4
votes

We're trying to test scalability of Azure functions (it's a bear). We came across this https://azure.microsoft.com/en-in/documentation/articles/functions-reference/#parallel-execution

If a function app is using the Dynamic Service Plan, the function app could scale out automatically up to 10 concurrent instances. Each instance of the function app, whether the app runs on the Dynamic Service Plan or a regular App Service Plan

Does this mean that the maximum scalability of a single function is just 10? we've never been able to get over 10 units running... (previous question on the algorithm to determine adding another consumption unit, this to determine the upper end of scalability).

Thanks

1

1 Answers

12
votes

UPDATE: There is no official maximum number of instances. We see customers who are able to scale out to hundreds. The number you achieve depends mostly on your workload, but partly on the region you're running in (some regions have more capacity than others). The 10 instance limit mentioned in previous versions of the docs has been removed.

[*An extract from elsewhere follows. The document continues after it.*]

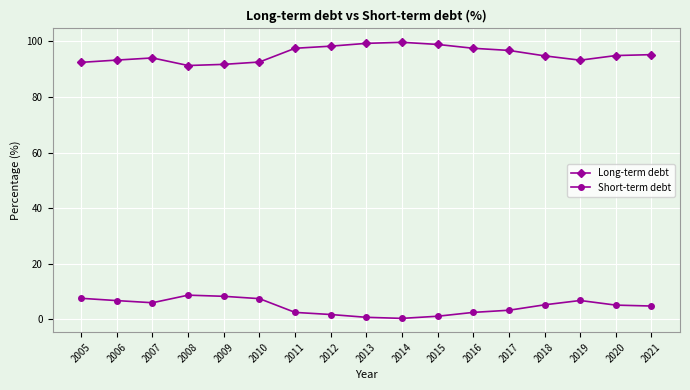

Is the value of Long-term debt at 2014 greater than the value of Short-term debt at 2010?

Yes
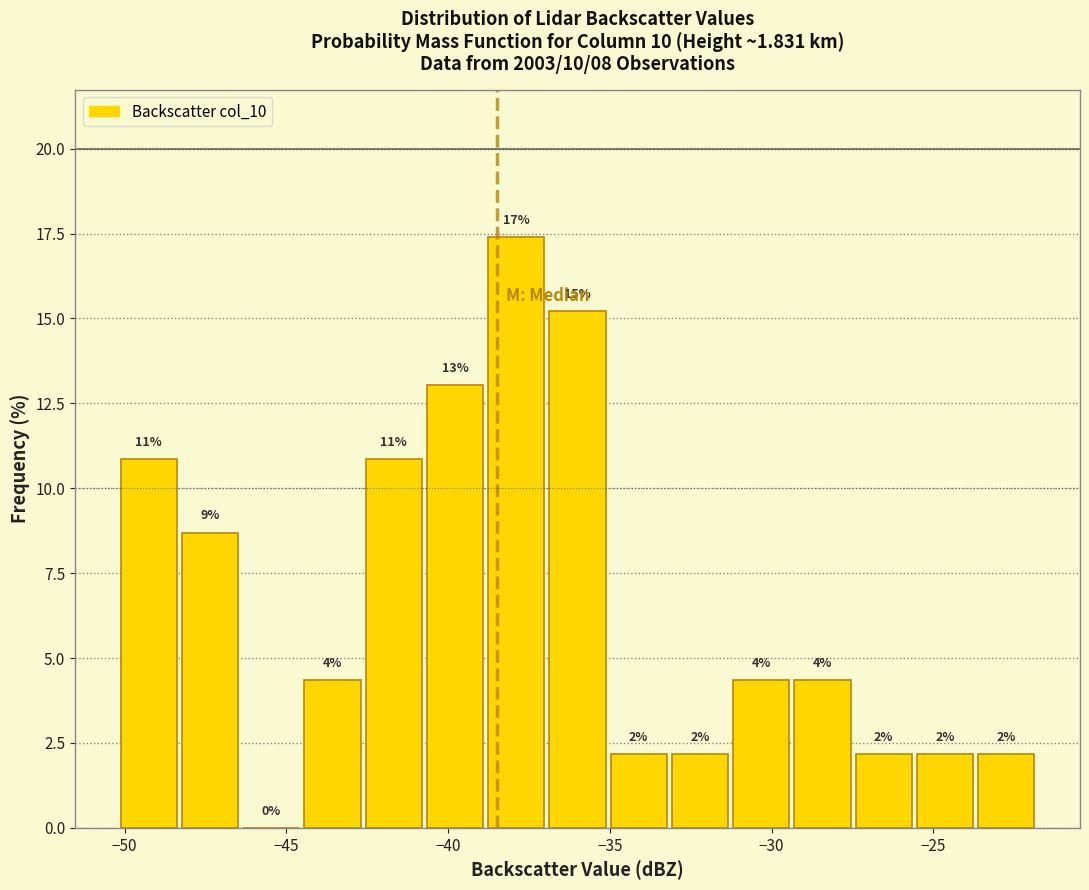

Around what value on the x-axis is the tallest bar? Give the approximate position of its centre, as read against the axis.

-38.0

You can find more information about our consumption plan and scaling here: https://docs.microsoft.com/en-us/azure/azure-functions/functions-scale#how-the-consumption-plan-works

Also note that each instance in Azure Functions can run multiple function executions in parallel. For example, if you have a function app which has a single function that runs quickly, you could expect to see dozens or even hundreds of concurrent executions on a single instance. This is unlike other services such as AWS Lambda which only execute a single function at a time per instance. New instances are added only when the system decides that the current number of instances is insufficient to handle the current load (more details on that in my answer to your other question).